═══ DOCUMENT PASSAGE

Other Comments: I am Miss Marple and a contributor at this site, I have met many victims here at this site and I wanted to create an thread for those who are interested to find out how you recognize African male scammers. I met an scammer while ago, and he came from Nigeria and he tried to scam me, that’s why I created this thread so you can save some time and hopefully your Money by reading this general information I have written here.
I have made studies of African scammers in general and collected some stuff. I will represent here some basic information and some good advices what you can think about when you are out on the dating sites and online, which are the best ways to avoid scammers and learn how to spot them.
Are you an woman and have met the most wonderful, good looking and to good to be true man on the internet? He is also very smart, well educated, working probably as an constructor or engineer and travels a lot in his job, He tells you that he is an widower and has raised his child all alone, and he is now looking for true love. He falls in love very quickly and wants to marry you and wants to meet you soon. Suddenly he must travel to Africa. To Nigeria, Ghana, Ivory coast or another west African country for work and he will come back soon to meet you soon as possible. During his visit he gets in lot of trouble, he gets sick or have accidents. And he suddenly needs money, his credit card is not good enough or he’s has trouble to get his money from his account. Then he begins to ask for money.

══════
═══ INFORMATION GIVEN

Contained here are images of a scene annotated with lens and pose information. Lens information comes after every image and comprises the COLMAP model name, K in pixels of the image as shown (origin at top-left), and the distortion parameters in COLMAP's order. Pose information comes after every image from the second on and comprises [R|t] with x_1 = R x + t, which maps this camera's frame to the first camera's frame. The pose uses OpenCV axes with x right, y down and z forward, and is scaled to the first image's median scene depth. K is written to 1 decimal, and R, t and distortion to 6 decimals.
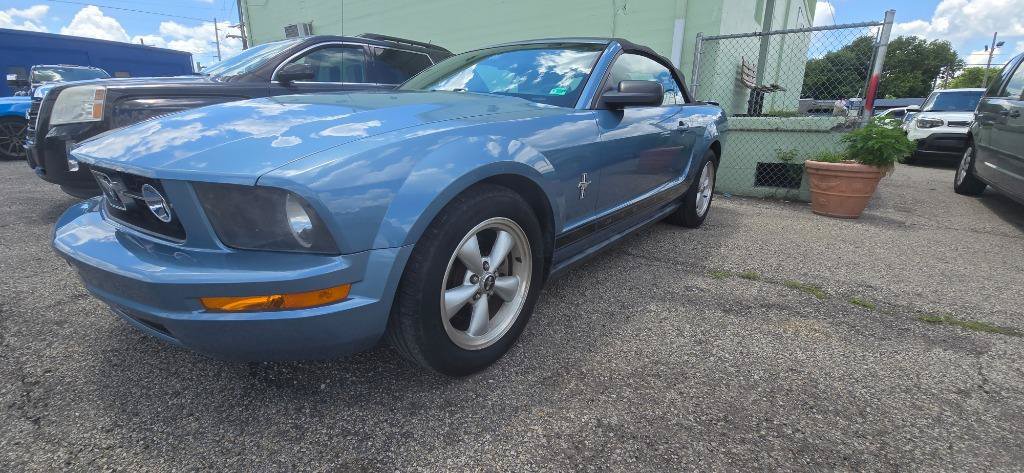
lens RADIAL K [[419.4, 0, 513.7], [0, 419.4, 238.9], [0, 0, 1]] dist [0.011916, -0.008450]
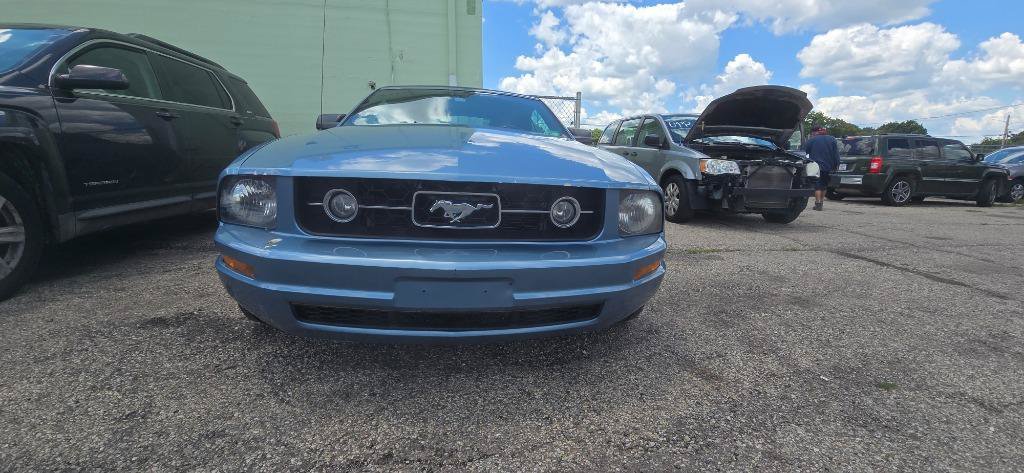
lens RADIAL K [[419.4, 0, 518.7], [0, 419.4, 237.3], [0, 0, 1]] dist [0.011916, -0.008450]
pose [[0.697886, -0.122505, 0.705654, -1.072132], [0.179783, 0.983681, -0.007032, -0.017910], [-0.693277, 0.131772, 0.708522, 0.130416]]
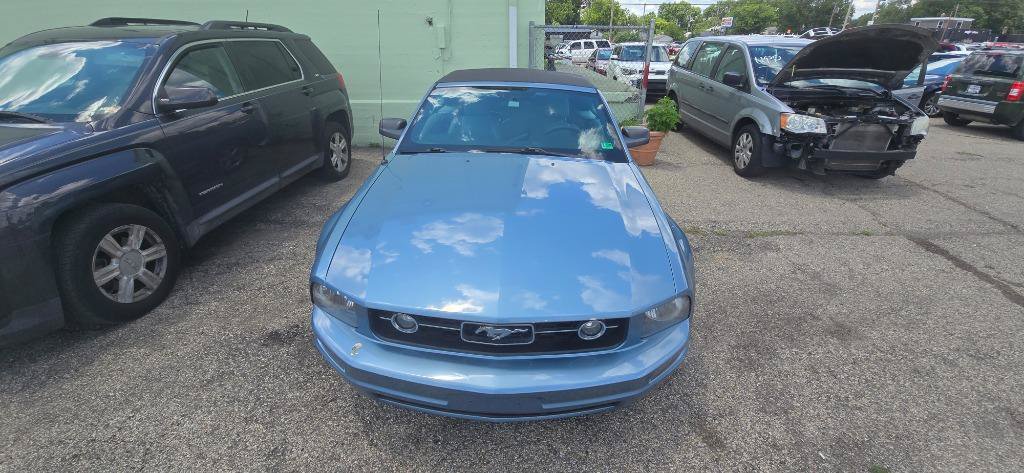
lens RADIAL K [[419.4, 0, 518.0], [0, 419.4, 239.8], [0, 0, 1]] dist [0.011916, -0.008450]
pose [[0.798357, -0.262393, 0.542011, -1.017455], [0.163452, 0.960708, 0.224332, -0.433109], [-0.579577, -0.090504, 0.809876, 0.011674]]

══════

◆ TASKS
1: Answer these questions using the post about spotting dating scammers:
(a) Which country did the scammer the writer met come from?
(b) What job does the man in the described scenario probably have?
(c) What does he say about his family situation?
2: Extend the post about spotting online dating scammers, beginning right after its last sentence.

◆ OUTPUTS IN ORDER
1:
(a) Nigeria.
(b) He probably works as a constructor or engineer.
(c) He says he is a widower who has raised his child all alone.

2:
Is this something you recognize?? You have probably met an scammer from Africa. Nigeria, Ghana and Ivory coast, Senegal and Dakar is the most common countries where scammers comes from, but they do operate with accomplices from European countries also as Germany, Holland and United Kingdom. Malaysia and China has also reported more scammers activities the latest time.
There is lot of different scams, Lottery scams, Charity scams, credit card scams and spams (Variation from the 419 scam)and other different types of scams, But this is page is only about ROMANCE SCAMMERS or DATING SCAMMERS
1.Scammers use templates before they starts to ask for money and there is variations in time in that also before they do that from 2 weeks until 2-3 years. Scammers use templates because they scam many people at the same time and have no time to write personal mails.
2.Look for the language, scammers has often very bad grammar and their skills in European language is bad, the templates are often translated by GOOGLE
3.They fell in love very quickly and talk about endless and undying LOVE
4.Avoiding your questions in the mails (typical for scammers who use templates) but variations do exist in this also.
5. Asking money from strangers is a scam, African, Russian, man,woman makes NO DIFFERENCE! http://ladies-russia.net/Scam.php 6.The scammer tells you to end your dating site account because you are the only true love for him (this is the way he can control the victim)
7.Scammers uses an +44 as an UK number to confuse victims with that they are in UK but they are in fact in Nigeria . ID Spoofing
8.If it sounds to good to be true it is often that also.
What can you do to protect yourself?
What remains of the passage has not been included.